Simulator State¶
The Simulator
in DSOL is a multi-threaded state machine. It contains a RunState
that indicates the state that the model execution is in. This is important, since the multi-threaded character of the application means that changes are not instantaneous. As an example, when the simulator is told to stop with a stop()

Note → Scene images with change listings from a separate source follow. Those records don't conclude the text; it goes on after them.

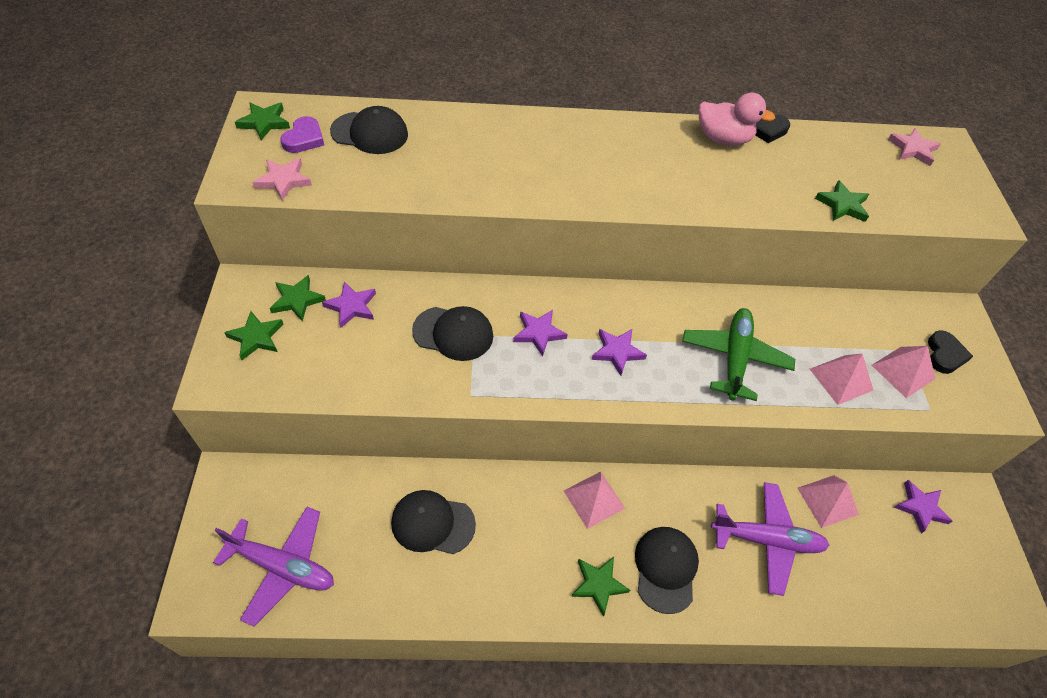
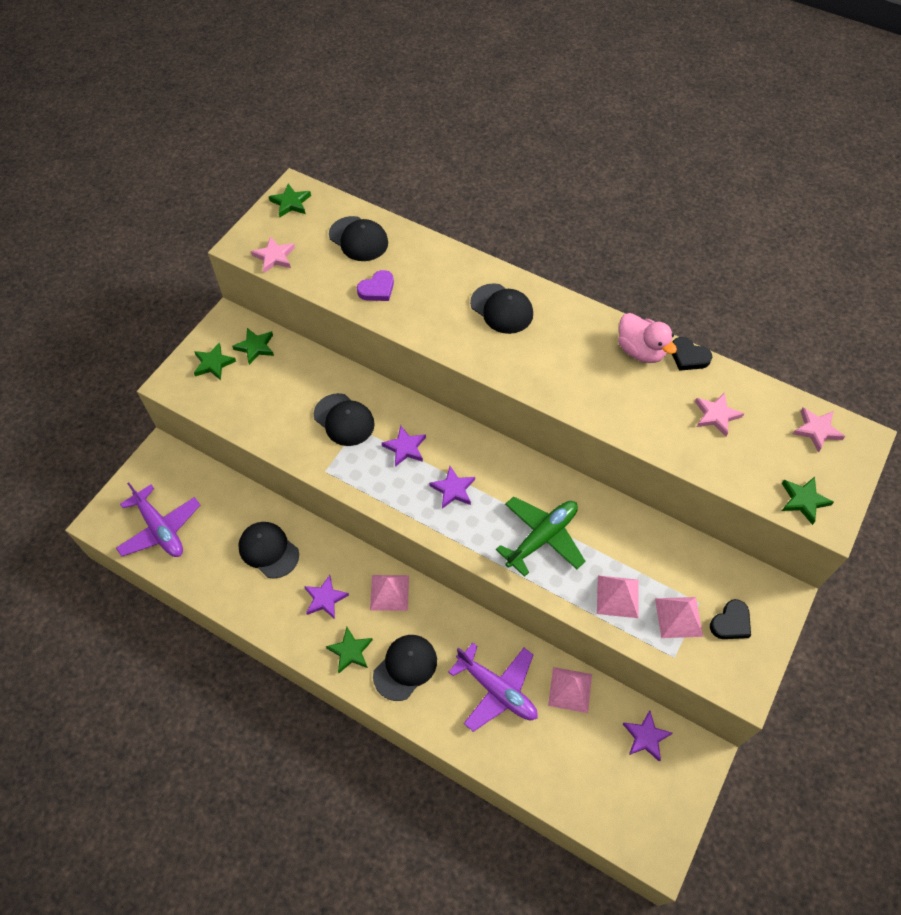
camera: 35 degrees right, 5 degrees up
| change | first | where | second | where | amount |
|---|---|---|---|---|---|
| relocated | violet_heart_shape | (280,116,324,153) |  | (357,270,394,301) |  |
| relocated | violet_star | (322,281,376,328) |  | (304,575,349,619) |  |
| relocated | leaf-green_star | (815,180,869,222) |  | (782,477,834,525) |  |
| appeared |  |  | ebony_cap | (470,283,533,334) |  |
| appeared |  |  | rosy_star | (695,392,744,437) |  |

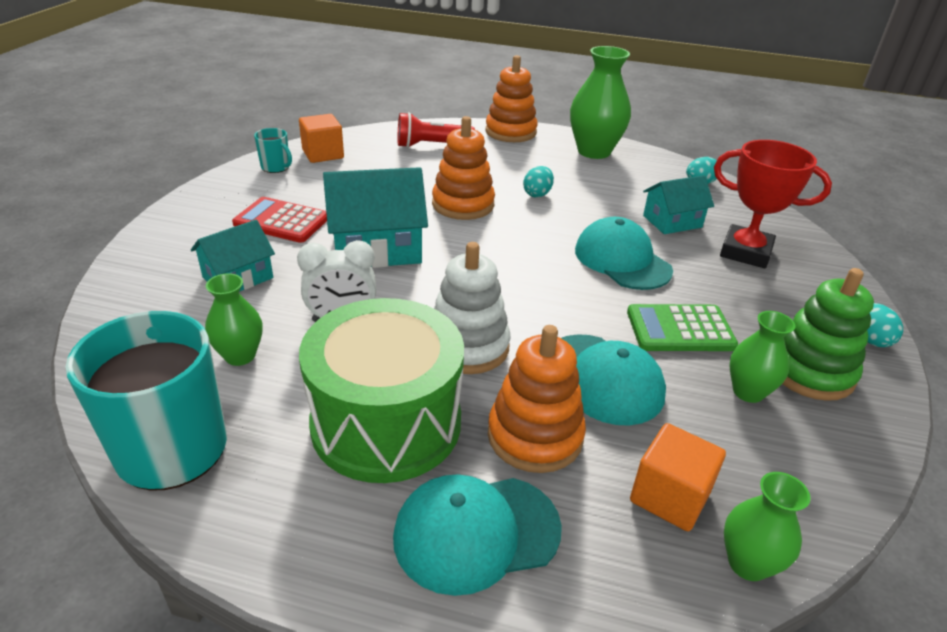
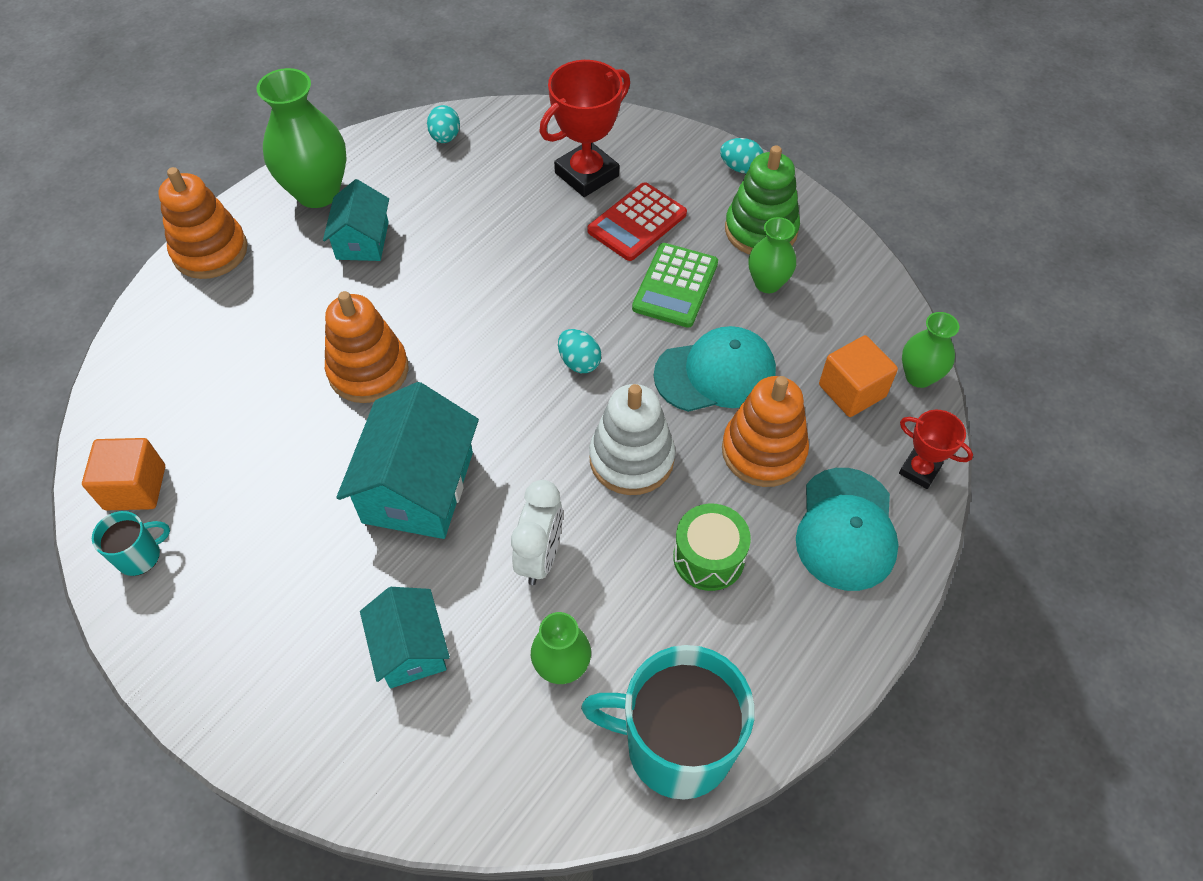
camera: 65 degrees left, 20 degrees up
| change | first | where | second | where | amount |
|---|---|---|---|---|---|
| relocated | crimson_pocket_calculator | (232,197,327,243) |  | (587,182,687,261) |  |
| size | leaf-green_drum | (299,298,464,483) |  | (673,504,751,591) | x0.51 |
| missing | crimson_flashlight | (397,112,475,148) |  |  |  |
| relocated | turquoise_toy_egg | (523,166,554,198) |  | (558,329,601,373) |  |
| missing | turquoise_cap | (575,217,673,290) |  |  |  |
| relocated | turquoise_house | (643,175,714,234) |  | (323,179,389,261) |  |
| appeared |  |  | crimson_award_cup | (899,410,973,489) |  |

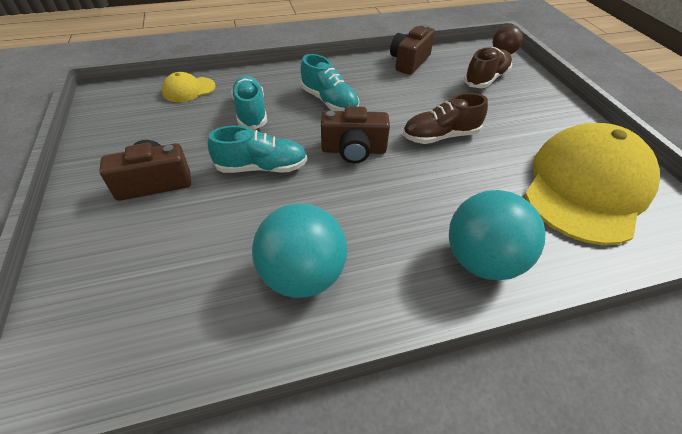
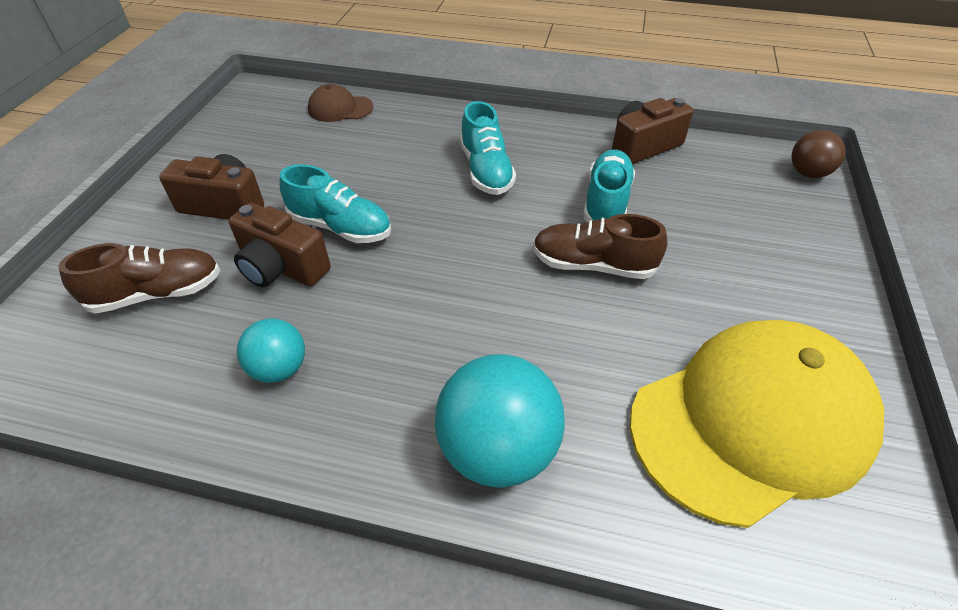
camera: 30 degrees right, 0 degrees up
| change | first | where | second | where | amount |
|---|---|---|---|---|---|
| colour | bright_yellow_cap | (162,72,216,102) | russet_cap | (308,84,373,122) |  |
| relocated | turquoise_lace-up_shoe | (231,76,267,130) |  | (583,149,635,222) |  |
| size | turquoise_play_ball | (252,203,347,298) |  | (237,318,305,383) | x0.57 |
| relocated | russet_camera | (321,106,390,163) |  | (229,203,331,287) |  |
| relocated | russet_lace-up_shoe | (464,47,512,88) |  | (58,243,221,314) |  |

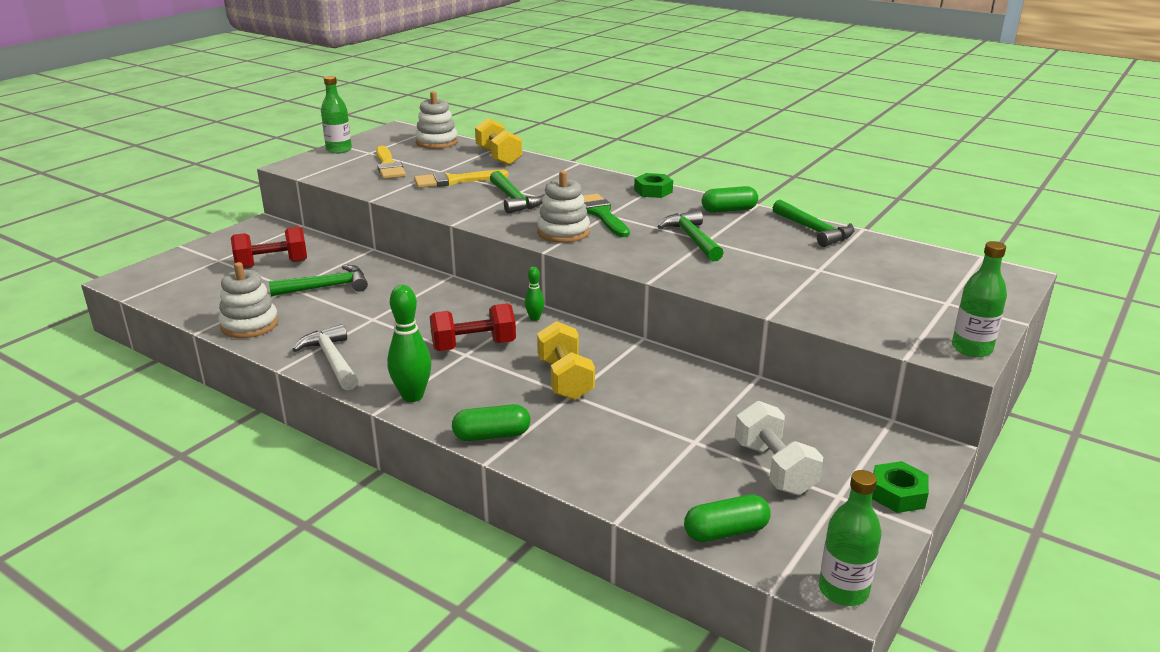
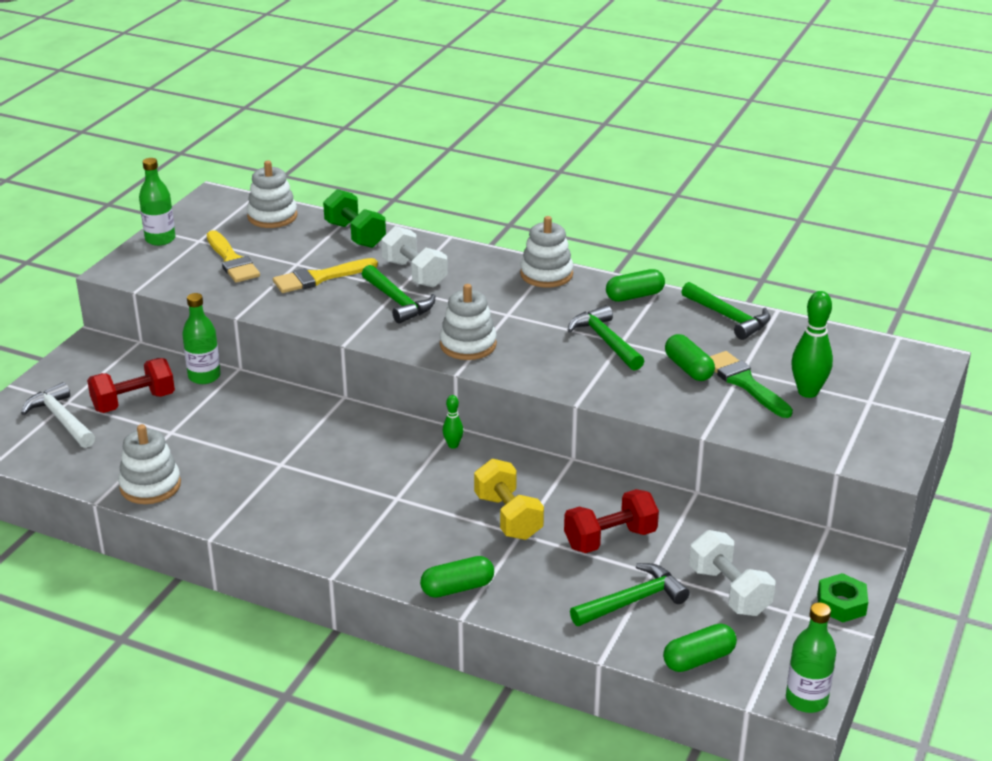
camera: 10 degrees left, 5 degrees up
| change | first | where | second | where | amount |
|---|---|---|---|---|---|
| relocated | leaf-green_claw_hammer | (269,265,368,296) |  | (570,563,690,626) |  |
| relocated | white_claw_hammer | (292,324,358,390) |  | (21,382,95,448) |  |
| relocated | leaf-green_bowling_pin | (387,285,431,402) |  | (791,291,833,398) |  |
| relocated | crimson_free_weight | (430,303,516,351) |  | (564,489,659,553) |  |
| colour | bright_yellow_free_weight | (475,118,522,165) | leaf-green_free_weight | (323,189,386,248) |  |
| relocated | leaf-green_brush | (583,194,630,237) |  | (710,351,793,418) |  |
| exchanged | leaf-green_hexagon_nut | (634,173,673,198) | white_ring_stacker | (520,216,573,288) |  |
| relocated | leaf-green_bottle | (952,241,1007,357) |  | (182,293,221,384) |  |
| appeared |  |  | white_free_weight | (381,226,448,288) |  |
| appeared |  |  | leaf-green_pill_shape | (665,334,715,381) |  |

method call, and the current event being executed takes long to complete, the Simulator
won't stop until the event execution has completed. We have a special state for that indicating that the Simulator is STOPPING
. After the event completion, the Simulator
is STOPPED
. Depending on the state of the Simulator
certain actions are or are not allowed.
Similarly, the execution of a Replication
can be in different states. For instance, a replication can be STARTING
, meaning that the model is being constructed and the data structures for the model are being set-up, but this is different from STARTED
where model code has actually executed. Again, the state machine for the ReplicationState
allows certain actions to take place, and forbids other actions. The RunState
and the ReplicationState
are obviously related to each other.
RunState¶
RunState has the following possible values: NOT_INITIALIZED
, INITIALIZED
, STARTING
, STARTED
, STOPPING
, STOPPED
, ENDED
.
The RunState
is the communication between the main thread or user interface (UI) thread and the SimulatorWorkerThread
. Initial states NOT_INITIALIZED
, and INITIALIZED
shall be set only by the main / UI thread. NOT_INITIALIZED
is set in the constructor and the cleanup() method; INITIALIZED
Is set by the initialize(...)
method, and indicates that the simulator can be started.
STARTING
and STOPPING
shall be set only by the main thread / UI thread, and indicate the intent to start or stop the simulator. Actual starting or stopping can take a while after the RunState has been set, because the simulation itself is executed by another thread: the SimulatorWorkerThread
.
STARTING
: After starting has been set, an interrupt is sent to the SimulatorWorkerThread
to wake it up from its Thread wait()
state. The SimulatorWorkerThread.run()
method fires a START_EVENT
to listeners (e.g., the GUI), and sets the RunState to STARTED
, just before the Simulator's run()
method is called. It can take some time to wake up -- so there is an unspecified time between the RunState.STARTING
and RunState.STARTED
states. As long as the Simulator.run()
is not finished (either because of calling stop()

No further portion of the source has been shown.